[Source extract — start]
Advanced algorithms evolve in the age of genomic big data.

Genetic variation underlies many complex phenotypes and diseases in human populations. The fast-moving development of high-throughput sequencing technologies opens up opportunities to identify genetic variation on an ever-more-comprehensive scale, in unprecedentedly large cohorts. This raises unceasing demands for advanced informatics methods for genomic data analysis.

Some genome graphs resemble subway maps. Credit: Marina Corral Spence/Springer Nature

One challenge is the handling of huge sequencing datasets (Nat. Rev. Genet. 20, 693–701, 2019). The reference genome has been pivotal in identifying and analyzing genetic variants since the completion of the Human Genome Project. However, it has become ever clearer that a reference-genome-centric strategy may be neither sufficient to characterize the full spectrum of human genomic variation nor efficient for computational and statistical analysis. A variety of graph-based models have emerged recently that achieve higher accuracy and speed (Nat. Genet. 49, 1654–1660, 2017; Nat. Biotechnol. 36, 875–879, 2018; Nat. Genet. 51, 354–362, 2019). Other architectures take advantage of genealogical relationship between samples in human populations (Nat. Genet. 51, 1330–1338, 2019). We expect that the coming years will see more powerful models, as well as integration and update with the vast arsenal of genomic analysis tools.
[Source extract — finish]
[Data shown — start]
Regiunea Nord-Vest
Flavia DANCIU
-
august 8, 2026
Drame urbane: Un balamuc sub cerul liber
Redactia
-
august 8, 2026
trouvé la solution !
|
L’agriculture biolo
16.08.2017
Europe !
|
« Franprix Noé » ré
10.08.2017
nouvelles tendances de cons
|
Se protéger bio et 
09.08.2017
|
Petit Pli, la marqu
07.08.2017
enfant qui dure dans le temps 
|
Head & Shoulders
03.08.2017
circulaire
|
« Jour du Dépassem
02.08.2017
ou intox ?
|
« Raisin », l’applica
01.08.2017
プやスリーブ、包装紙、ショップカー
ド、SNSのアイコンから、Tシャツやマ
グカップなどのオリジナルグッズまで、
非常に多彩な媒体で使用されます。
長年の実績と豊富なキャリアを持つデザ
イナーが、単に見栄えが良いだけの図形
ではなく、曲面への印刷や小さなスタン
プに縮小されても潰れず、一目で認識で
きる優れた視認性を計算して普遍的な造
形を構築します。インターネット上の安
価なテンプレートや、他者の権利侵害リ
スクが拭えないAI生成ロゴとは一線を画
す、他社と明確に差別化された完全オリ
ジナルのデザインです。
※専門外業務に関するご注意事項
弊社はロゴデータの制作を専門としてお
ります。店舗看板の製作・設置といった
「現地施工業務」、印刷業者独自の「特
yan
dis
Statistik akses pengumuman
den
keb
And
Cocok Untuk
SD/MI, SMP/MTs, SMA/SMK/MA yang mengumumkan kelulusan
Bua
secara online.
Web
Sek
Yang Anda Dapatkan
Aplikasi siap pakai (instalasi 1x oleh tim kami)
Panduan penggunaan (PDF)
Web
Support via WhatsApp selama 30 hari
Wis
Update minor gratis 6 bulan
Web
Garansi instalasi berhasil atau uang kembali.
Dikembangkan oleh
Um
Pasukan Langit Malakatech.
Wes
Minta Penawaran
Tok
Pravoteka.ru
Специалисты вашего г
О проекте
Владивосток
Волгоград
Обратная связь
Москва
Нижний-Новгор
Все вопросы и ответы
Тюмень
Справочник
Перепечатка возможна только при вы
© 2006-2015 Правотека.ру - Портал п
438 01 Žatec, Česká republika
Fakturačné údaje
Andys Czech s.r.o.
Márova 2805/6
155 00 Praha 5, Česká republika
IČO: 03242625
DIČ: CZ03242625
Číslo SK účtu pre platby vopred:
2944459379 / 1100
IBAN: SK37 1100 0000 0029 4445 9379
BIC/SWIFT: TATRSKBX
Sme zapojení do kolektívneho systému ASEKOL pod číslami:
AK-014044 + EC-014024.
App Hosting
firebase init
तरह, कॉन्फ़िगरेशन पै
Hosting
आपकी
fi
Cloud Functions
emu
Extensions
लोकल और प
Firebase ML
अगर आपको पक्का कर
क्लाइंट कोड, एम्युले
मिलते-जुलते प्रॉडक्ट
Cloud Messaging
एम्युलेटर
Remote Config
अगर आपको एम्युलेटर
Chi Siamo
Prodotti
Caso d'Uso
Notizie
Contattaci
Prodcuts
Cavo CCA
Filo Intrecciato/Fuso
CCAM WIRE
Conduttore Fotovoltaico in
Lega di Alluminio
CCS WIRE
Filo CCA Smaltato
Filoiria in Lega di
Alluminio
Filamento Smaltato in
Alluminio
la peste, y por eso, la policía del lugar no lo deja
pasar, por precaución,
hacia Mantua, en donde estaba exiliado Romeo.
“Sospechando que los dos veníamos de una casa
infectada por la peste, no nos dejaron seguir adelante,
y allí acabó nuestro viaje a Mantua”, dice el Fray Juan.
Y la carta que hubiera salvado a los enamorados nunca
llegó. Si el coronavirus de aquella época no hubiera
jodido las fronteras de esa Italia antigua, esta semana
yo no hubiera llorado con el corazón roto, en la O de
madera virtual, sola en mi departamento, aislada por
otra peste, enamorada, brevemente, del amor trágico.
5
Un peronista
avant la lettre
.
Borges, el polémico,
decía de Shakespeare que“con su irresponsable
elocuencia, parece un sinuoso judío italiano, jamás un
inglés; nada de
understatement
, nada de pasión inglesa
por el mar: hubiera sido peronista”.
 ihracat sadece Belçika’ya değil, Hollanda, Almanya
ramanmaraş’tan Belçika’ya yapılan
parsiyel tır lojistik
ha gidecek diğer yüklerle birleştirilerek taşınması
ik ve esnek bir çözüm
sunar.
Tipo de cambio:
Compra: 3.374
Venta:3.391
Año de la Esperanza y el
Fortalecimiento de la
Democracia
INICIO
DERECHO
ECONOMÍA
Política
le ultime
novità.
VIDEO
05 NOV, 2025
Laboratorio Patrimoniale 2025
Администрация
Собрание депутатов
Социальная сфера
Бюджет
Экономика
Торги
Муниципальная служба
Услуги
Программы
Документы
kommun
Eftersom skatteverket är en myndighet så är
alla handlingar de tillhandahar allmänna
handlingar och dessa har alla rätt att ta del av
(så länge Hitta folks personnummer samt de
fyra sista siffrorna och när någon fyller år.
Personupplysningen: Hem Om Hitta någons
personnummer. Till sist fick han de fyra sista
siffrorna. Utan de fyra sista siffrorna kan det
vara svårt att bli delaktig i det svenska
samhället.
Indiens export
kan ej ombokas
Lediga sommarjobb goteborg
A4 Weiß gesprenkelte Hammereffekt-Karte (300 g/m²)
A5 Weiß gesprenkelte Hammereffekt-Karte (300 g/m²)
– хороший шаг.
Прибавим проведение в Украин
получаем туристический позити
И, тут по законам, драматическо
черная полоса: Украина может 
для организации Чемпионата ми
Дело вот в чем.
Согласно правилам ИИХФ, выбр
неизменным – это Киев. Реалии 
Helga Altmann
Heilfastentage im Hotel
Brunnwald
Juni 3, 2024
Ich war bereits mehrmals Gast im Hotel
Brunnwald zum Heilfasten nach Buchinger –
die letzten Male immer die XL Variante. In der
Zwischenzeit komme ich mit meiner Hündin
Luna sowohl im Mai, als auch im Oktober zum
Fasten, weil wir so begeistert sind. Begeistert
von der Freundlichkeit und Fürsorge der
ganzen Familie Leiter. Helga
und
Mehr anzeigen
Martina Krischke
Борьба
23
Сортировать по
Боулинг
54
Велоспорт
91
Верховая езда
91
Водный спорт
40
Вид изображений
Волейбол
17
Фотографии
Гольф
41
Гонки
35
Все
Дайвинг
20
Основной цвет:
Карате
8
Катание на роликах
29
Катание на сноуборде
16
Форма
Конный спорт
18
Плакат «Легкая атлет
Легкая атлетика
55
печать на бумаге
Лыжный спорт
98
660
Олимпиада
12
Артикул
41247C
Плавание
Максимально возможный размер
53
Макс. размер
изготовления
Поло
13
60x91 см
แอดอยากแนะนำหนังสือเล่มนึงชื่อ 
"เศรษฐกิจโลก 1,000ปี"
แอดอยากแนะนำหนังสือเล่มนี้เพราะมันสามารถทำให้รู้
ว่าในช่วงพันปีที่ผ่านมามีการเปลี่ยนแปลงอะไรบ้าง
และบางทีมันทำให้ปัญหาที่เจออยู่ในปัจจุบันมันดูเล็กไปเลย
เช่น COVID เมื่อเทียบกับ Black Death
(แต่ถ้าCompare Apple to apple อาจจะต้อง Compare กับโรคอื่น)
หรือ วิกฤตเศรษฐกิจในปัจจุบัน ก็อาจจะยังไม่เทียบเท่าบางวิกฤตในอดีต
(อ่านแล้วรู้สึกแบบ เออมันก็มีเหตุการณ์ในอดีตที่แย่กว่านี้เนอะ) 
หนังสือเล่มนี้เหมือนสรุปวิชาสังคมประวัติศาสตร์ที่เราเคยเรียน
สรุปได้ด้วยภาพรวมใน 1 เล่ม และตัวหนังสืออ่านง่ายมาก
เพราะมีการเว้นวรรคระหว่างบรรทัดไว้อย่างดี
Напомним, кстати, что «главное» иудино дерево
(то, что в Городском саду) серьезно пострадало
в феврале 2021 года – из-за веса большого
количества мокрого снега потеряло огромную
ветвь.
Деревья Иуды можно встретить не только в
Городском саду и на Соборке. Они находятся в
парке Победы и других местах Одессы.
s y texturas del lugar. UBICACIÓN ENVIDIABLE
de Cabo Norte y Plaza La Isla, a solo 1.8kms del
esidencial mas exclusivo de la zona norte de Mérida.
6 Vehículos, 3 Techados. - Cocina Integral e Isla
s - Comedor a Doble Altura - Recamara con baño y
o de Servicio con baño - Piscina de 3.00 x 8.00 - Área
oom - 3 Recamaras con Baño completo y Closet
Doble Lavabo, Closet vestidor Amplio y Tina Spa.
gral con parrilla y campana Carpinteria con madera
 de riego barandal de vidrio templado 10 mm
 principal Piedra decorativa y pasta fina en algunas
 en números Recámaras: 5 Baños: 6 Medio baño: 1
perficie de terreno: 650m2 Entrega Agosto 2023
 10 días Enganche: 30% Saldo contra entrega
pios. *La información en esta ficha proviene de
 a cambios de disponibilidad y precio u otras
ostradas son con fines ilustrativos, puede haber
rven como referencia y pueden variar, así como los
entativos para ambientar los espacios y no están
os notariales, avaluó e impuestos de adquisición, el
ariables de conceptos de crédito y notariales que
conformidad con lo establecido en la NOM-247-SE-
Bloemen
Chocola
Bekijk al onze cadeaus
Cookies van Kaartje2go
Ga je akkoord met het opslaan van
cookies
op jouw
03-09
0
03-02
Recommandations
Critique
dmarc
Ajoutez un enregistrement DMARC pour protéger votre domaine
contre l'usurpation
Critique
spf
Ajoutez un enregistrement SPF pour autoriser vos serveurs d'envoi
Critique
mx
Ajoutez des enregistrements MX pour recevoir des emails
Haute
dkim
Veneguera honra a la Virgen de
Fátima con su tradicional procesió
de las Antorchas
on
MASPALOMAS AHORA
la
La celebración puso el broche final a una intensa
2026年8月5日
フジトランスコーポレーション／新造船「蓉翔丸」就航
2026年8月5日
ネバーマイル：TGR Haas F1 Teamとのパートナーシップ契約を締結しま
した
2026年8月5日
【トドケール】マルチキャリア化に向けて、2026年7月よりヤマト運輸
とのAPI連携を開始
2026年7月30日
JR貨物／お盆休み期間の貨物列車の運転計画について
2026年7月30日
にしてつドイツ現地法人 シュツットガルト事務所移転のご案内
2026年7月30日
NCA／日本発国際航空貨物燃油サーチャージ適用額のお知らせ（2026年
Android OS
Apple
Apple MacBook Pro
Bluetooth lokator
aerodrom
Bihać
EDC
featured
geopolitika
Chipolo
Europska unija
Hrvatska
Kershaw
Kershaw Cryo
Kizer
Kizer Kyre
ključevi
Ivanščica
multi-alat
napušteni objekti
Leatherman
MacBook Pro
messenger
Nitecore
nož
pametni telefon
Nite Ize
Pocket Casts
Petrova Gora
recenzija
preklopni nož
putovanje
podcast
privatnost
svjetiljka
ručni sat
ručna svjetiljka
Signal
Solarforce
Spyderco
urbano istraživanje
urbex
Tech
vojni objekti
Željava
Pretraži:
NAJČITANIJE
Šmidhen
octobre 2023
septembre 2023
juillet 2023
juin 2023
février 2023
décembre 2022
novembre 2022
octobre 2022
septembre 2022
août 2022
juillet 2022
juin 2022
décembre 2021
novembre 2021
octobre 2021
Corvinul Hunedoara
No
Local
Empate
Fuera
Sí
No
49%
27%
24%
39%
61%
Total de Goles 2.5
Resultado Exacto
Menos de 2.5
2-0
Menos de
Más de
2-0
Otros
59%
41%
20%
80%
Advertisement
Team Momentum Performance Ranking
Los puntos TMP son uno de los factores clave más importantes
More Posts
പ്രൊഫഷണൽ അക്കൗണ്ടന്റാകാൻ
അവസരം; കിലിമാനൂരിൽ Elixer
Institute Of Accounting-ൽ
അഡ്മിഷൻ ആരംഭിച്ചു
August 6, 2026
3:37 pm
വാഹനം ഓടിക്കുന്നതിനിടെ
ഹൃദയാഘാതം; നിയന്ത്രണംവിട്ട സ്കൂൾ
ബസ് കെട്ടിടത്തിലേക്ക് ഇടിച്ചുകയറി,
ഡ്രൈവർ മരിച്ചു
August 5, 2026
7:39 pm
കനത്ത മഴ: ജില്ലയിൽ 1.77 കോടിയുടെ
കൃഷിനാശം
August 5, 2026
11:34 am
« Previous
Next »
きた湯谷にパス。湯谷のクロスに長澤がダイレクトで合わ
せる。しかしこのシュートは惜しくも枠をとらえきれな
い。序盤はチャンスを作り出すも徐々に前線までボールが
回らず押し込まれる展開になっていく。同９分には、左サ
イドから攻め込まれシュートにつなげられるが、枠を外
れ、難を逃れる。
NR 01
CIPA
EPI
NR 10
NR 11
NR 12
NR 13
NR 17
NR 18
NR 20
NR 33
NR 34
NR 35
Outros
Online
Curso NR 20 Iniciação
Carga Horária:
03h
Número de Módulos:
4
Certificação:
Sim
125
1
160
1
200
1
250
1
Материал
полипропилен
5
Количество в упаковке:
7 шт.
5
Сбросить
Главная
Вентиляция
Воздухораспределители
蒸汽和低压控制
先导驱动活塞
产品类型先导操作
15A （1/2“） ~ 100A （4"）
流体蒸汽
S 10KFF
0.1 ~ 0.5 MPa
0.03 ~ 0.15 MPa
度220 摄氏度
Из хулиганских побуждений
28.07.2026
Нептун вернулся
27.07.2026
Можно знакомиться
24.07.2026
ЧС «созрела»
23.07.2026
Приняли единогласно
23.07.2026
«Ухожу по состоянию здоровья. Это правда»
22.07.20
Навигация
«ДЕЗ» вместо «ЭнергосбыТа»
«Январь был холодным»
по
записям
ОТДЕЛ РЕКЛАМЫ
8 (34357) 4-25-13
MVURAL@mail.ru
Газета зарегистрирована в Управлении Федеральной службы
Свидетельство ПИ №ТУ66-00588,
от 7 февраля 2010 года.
[Data shown — finish]
Tasks to complete.
**A)** Answer these questions from the article on genomic algorithms:
(i) What does genetic variation underlie in human populations?
(ii) Since the completion of which project has the reference genome been pivotal in identifying and analyzing genetic variants?
(iii) What do the "other architectures" take advantage of?
**B)** Please carry on the article on genomic algorithms from its final sentence.
The stored items are separate material from the article on genomic algorithms.

Your responses.
**A)**
(i) Many complex phenotypes and diseases.
(ii) The Human Genome Project.
(iii) The genealogical relationship between samples in human populations.

**B)**
Another direction of method development is driven by the imperfection of sequencing technologies. Despite continuous improvement, the trade-off between factors such as coverage, read length and error rate still limits the quantity and quality of the data that are available to genome informatics tools. Multi-platform strategies have shown promising performance in tasks such as de novo genome assembly and structural variation identification (Nat. Commun. 10, 1784, 2019). We look forward to informatics approaches keeping pace with the advancement of sequencing technologies (Nat. Biotechnol. 37, 1155–1162, 2019).

On top of the above two areas, the accurate and comprehensive interpretation of human genomic data in terms of biological and medical significance is arguably the holy grail of human genomics. Statistical and machine-learning methods have been thriving in the areas of statistical genetics and functional genomics. With the deluge of large-scale genomic data, variant types previously understudied (due to their low frequency or complex structure) are now becoming the next frontier of genetic investigation. We believe informatics tools are indispensable for exploring the sea of genomic big data.